Nicht wirklich. Ich glaube nicht, dass es viel verändert hat, aber es ist schwer zu sagen. Ich war sehr überrascht, dass ich nominiert wurde und in die Endrunde der Wahl gekommen bin. Aber es war schön, weil ich viel arbeite und versuche, die Dinge in Australien und auf der ganzen Welt zugänglicher und inklusiver zu machen. Wenn man anerkannt wird, ist das ein gutes Gefühl.
Was ist dein nächstes Reiseziel? Und worauf freust du dich am meisten?
Wir sind gerade in Gesprächen mit Produzenten, die „Wheel Around the World“ ins Fernsehen bringen wollen. Das ist sehr aufregend. Und es sieht so aus, als ob die erste Staffel eine Reise durch Australien sein wird, also wird das wahrscheinlich meine nächste große Reise werden, was ich wirklich toll finde. Aber ich werde ansonsten in der nächsten Zeit eine kleine Reisepause einlegen und warten, wie die erste Staffel so anläuft.
Was möchtest du den TRAVELBOOK-Lesern noch über dich, deine Arbeit, die Barrierefreiheit in der Reisewelt oder generell das Reisen mit Behinderung sagen?

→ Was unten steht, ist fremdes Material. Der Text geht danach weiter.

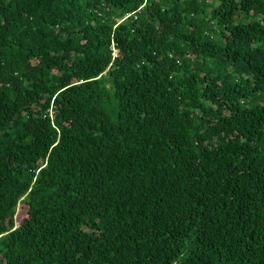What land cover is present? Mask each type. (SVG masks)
<instances>
[{"label":"trees","instance_id":"obj_1","mask_svg":"<svg viewBox=\"0 0 264 264\" xmlns=\"http://www.w3.org/2000/svg\"><path fill=\"white\" fill-rule=\"evenodd\" d=\"M0 264H264V0H0Z\"/></svg>","mask_w":264,"mask_h":264},{"label":"rangeland","instance_id":"obj_2","mask_svg":"<svg viewBox=\"0 0 264 264\" xmlns=\"http://www.w3.org/2000/svg\"><path fill=\"white\" fill-rule=\"evenodd\" d=\"M143 8V7H142Z\"/></svg>","mask_w":264,"mask_h":264}]
</instances>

Ich denke, es ist gut, darauf einzugehen, wie Reiseinhalte die Menschen beeinflussen können. Ein gutes Beispiel dafür ist: Eine Frau hat sich an mich gewandt und gesagt: „Ich wohne eine Stunde von London entfernt, aber mit meiner Behinderung bin ich in den letzten zehn Jahren nie nach London reingefahren. Deine Inhalte haben mich dazu inspiriert, mit meinen Kindern einen Ausflug nach London zu machen.“
Was mir an „Wheel Around the World“ am meisten gefällt, ist, wie es Menschen inspirieren kann, nicht nur Menschen mit Behinderungen, sondern Menschen im Allgemeinen, auf Entdeckungsreise zu gehen und ihnen das Selbstvertrauen zu geben, sich die Welt anzusehen. Ich bin so brutal ehrlich, was die Reiseerfahrung angeht und berichte über alles in seiner rohsten Form. Die Leute haben dann eine Erwartungshaltung, sie wissen, dass es nicht perfekt sein wird, aber sie denken: Okay, ich habe vielleicht die gleichen Erfahrungen wie Shane, aber weißt du was, er kann damit umgehen, ich kann das auch.

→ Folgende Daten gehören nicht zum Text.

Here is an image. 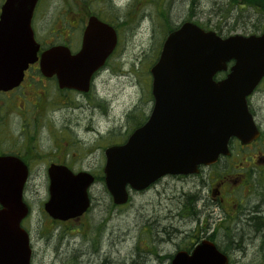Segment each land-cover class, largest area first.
I'll list each match as a JSON object with an SVG mask.
<instances>
[{
	"label": "water",
	"instance_id": "1",
	"mask_svg": "<svg viewBox=\"0 0 264 264\" xmlns=\"http://www.w3.org/2000/svg\"><path fill=\"white\" fill-rule=\"evenodd\" d=\"M36 2L5 0L2 6L0 90L18 86L28 65L38 60L39 45L30 27ZM116 41L111 27L92 20L81 52L71 55L65 47H52L40 55V72L55 75L60 88L85 92ZM223 72L224 78L214 79ZM150 75L153 107L147 122L123 145L104 152V184L115 205L127 202L128 190H144L165 175L197 173L198 166L228 154L231 138L248 144L258 137L247 97L264 78V30L258 36L222 38L185 22L165 38ZM26 178L19 159L0 157V264H30L29 238L21 227L28 214L22 200ZM48 178L44 211L50 218L67 221L86 212L94 182L90 174L51 165ZM170 264L226 260L212 243L202 241L190 253H176Z\"/></svg>",
	"mask_w": 264,
	"mask_h": 264
},
{
	"label": "flooded vegetation",
	"instance_id": "2",
	"mask_svg": "<svg viewBox=\"0 0 264 264\" xmlns=\"http://www.w3.org/2000/svg\"><path fill=\"white\" fill-rule=\"evenodd\" d=\"M58 1L61 3L73 2L76 6L72 10L64 5L65 8L63 6L62 9L55 10L56 13L50 18L48 12H43L45 0H37L30 20V27L34 39L39 45L38 60L27 67L18 86L6 91L0 90V157L17 158L27 170L22 196L29 209V215L22 221V227L29 235L30 264H34V251L30 230L25 226L31 215L26 196L29 191V182L34 175L31 163L37 160L34 145L35 123L48 110H52L53 115L55 113L53 106L55 108L58 105L64 106L65 99L68 100L70 96L94 101L99 96L98 84L103 81V77L110 70V59L117 47L113 54L105 59L102 66L92 73L85 92L60 88L55 75H42L39 57L43 51L58 46L67 48L71 55L81 52L85 34L92 20L114 29L117 46L120 33L126 32L130 28L128 25L130 24L128 19L129 3L120 0ZM4 2L5 0H0V16ZM116 3L121 7H115ZM122 7L125 9L124 13H121ZM133 29L137 30V26ZM104 32L110 34L109 30ZM263 82L264 79L247 99L249 112L259 132L255 140L248 144H241L238 140L231 139L228 144V154L219 155L216 161L210 165L199 166L196 174L166 175L143 191H129L128 205L134 196L151 193L167 198V191H170L171 197L169 196V204L166 207L171 205L168 211L172 212L170 226L175 234L176 243L166 234L165 227H161V231L166 234V238L161 239V242L169 241L174 245V250L165 254L170 259L157 253L153 255L149 251L150 257L153 255L158 259L163 258L169 264L176 253L191 252L200 242L207 241L212 243L216 250L224 256L226 264H264V93L257 91ZM150 110L151 107L142 113L140 125L148 120ZM52 120L55 121V118ZM64 125L73 132L74 129L71 125ZM134 129L127 135L125 134L126 136L123 134L120 141L106 143L104 147L102 144L97 145L101 133L95 128H91V132L95 133V137H97L93 140L82 139L83 137H79L74 132L78 143L82 145L85 152H76L71 149L73 144L68 142L56 146L57 149L43 157L47 161L45 167L47 182V170L51 164L66 166L74 173L87 172L92 175L95 183L98 180H103L105 177L103 172L104 150L111 145L123 144ZM97 151L100 152L101 157L99 154V158L91 160L90 158L96 155ZM78 161L84 162L85 165L74 169L73 166ZM176 183L181 184L178 190H175ZM90 190L91 188L88 195L91 203ZM90 209L91 207L88 211ZM82 217L67 222L55 220L52 222L58 224L76 223ZM145 218V216H140L139 223L135 225V228H139V237L140 234L146 232L147 221ZM186 224L189 227L184 228ZM139 237L137 241L132 242L131 248L126 252L124 258L128 260V264H146L148 242L145 240L141 242ZM101 242V240L98 241L97 248L96 246L94 249L92 248V255L98 256L102 262L106 261V264H110V254L102 250ZM94 243L92 242V244ZM70 252L74 255L75 264H82L80 257L86 254L83 253L82 248L70 249ZM54 260H59V258ZM54 260L50 264L56 263Z\"/></svg>",
	"mask_w": 264,
	"mask_h": 264
},
{
	"label": "rangeland",
	"instance_id": "3",
	"mask_svg": "<svg viewBox=\"0 0 264 264\" xmlns=\"http://www.w3.org/2000/svg\"><path fill=\"white\" fill-rule=\"evenodd\" d=\"M120 1L129 3L128 18L131 19L128 25L132 29L129 28L119 35L117 49L110 59V70L98 84L99 96L92 102L70 96L68 100L65 99L64 106H53V115L52 110H48L35 123L34 145L37 160L31 163L34 175L29 182L26 196L31 215L25 225L30 230L34 264H50L57 257L59 260H54V264H75L70 249L78 247L86 253L80 257L84 264L88 257H92V248H97L100 240L102 250L110 254V264H128L124 257L132 242L139 237V228H135V225L139 223L140 216H145L147 221L146 232L139 237L141 242H148L146 264H167L165 260L153 255H164L174 250V245L169 241L161 242L166 234L171 240L175 235L170 226L172 212L168 209L171 205L166 207L169 204L170 191H167V198L150 193L134 196L129 205L113 206L104 184L97 182L90 190L91 209L79 222L62 223L63 225L53 223L43 211L48 194L45 175L47 161L43 157L66 142L72 143L71 149L76 152H85L74 132L83 137L82 139L93 140L97 137L91 132V128H95L101 133L97 145L102 144L104 147L106 143L120 141L123 134L126 136L131 131L129 113L134 109L143 113L151 107L149 70L167 34V24L175 26L190 19L212 30L219 26L224 33L227 34L228 31L229 35H248L252 32V27L260 21V16L252 9L244 6L231 8L228 0ZM64 5L72 10L76 6L73 2L45 0L43 12H48V16L52 18L55 10L62 9ZM227 10L228 15L222 18ZM135 26L137 30L133 29ZM257 91L264 93V82ZM54 118L55 121L52 120ZM63 123L71 125L73 132ZM99 154L97 151L90 159L94 161L99 158ZM84 165V162L78 161L73 167L79 169ZM180 187L181 184L176 183L175 190ZM161 227H165L166 234L161 231ZM187 227L188 224L184 228ZM149 251L153 254L151 257Z\"/></svg>",
	"mask_w": 264,
	"mask_h": 264
},
{
	"label": "trees",
	"instance_id": "4",
	"mask_svg": "<svg viewBox=\"0 0 264 264\" xmlns=\"http://www.w3.org/2000/svg\"><path fill=\"white\" fill-rule=\"evenodd\" d=\"M228 1L230 3L231 8H237L238 6H244L246 8L252 9L253 11H255L260 16L259 23L256 26L252 27L253 30L250 33L257 34L264 28V0H228ZM227 15H228V10L224 13L222 18L226 17ZM186 20L191 21L190 19H186ZM193 22L196 23L197 25H199L200 27L204 28V29H211V28L207 27L206 25L199 24L196 21H193ZM166 29L168 31H172L175 28H174V26L167 24ZM213 31H215L218 35H220L222 37L229 35L228 31H227V34L224 33L220 29L219 26H217V28H214ZM140 112L136 111V109H134V111L129 113V115H128L129 122L132 123V126L130 129L138 127L140 125V123L142 122V120H140V119H142V112L141 113ZM139 116H140V118H139ZM98 181L102 182L101 180H98ZM87 263L88 264H106V261L102 262L98 256L96 257L95 255H92V257H88ZM84 264H86V263H84Z\"/></svg>",
	"mask_w": 264,
	"mask_h": 264
},
{
	"label": "bare ground",
	"instance_id": "5",
	"mask_svg": "<svg viewBox=\"0 0 264 264\" xmlns=\"http://www.w3.org/2000/svg\"><path fill=\"white\" fill-rule=\"evenodd\" d=\"M164 257H168V259H170V257H169V256H167V255H165V254H164ZM84 262H86V263H87V260H86V261H84Z\"/></svg>",
	"mask_w": 264,
	"mask_h": 264
}]
</instances>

Ein weiterer Punkt, den ich ansprechen möchte, ist, dass es weltweit keine Reisesendung gibt, in der Menschen mit Behinderungen vertreten sind. Das hat mich auch dazu inspiriert, damit anzufangen. Egal, welche Reiseserie man sich ansieht, es gibt keine Informationen über Barrierefreiheit. Und wenn man bedenkt, dass 20 Prozent der Weltbevölkerung behindert sind und wie viele Menschen davon betroffen sind, zum Beispiel durch die Behinderung eines Familienmitglieds oder Freundes, verstehe ich das nicht. Wenn du eine fünfköpfige Familie hast und mit der erweiterten Familie von 20 Personen in den Urlaub fahren willst und eine Person im Rollstuhl sitzt, muss die gesamte Familie ihre Reise danach planen, was diese eine Person tun kann und was nicht.
Würdest du also nicht denken, dass die Reiseveranstalter sagen: „Wissen Sie was, warum nehmen wir nicht einfach ein paar Informationen über Barrierefreiheit auf?“ Das passiert einfach nicht, und das ist der wahre Grund, warum „Wheel Around the World“ funktioniert: Es gibt den Menschen endlich einen Einblick, wie es ist, mit einer Behinderung zu reisen.
Vielen Dank für dieses inspirierende Gespräch, Shane.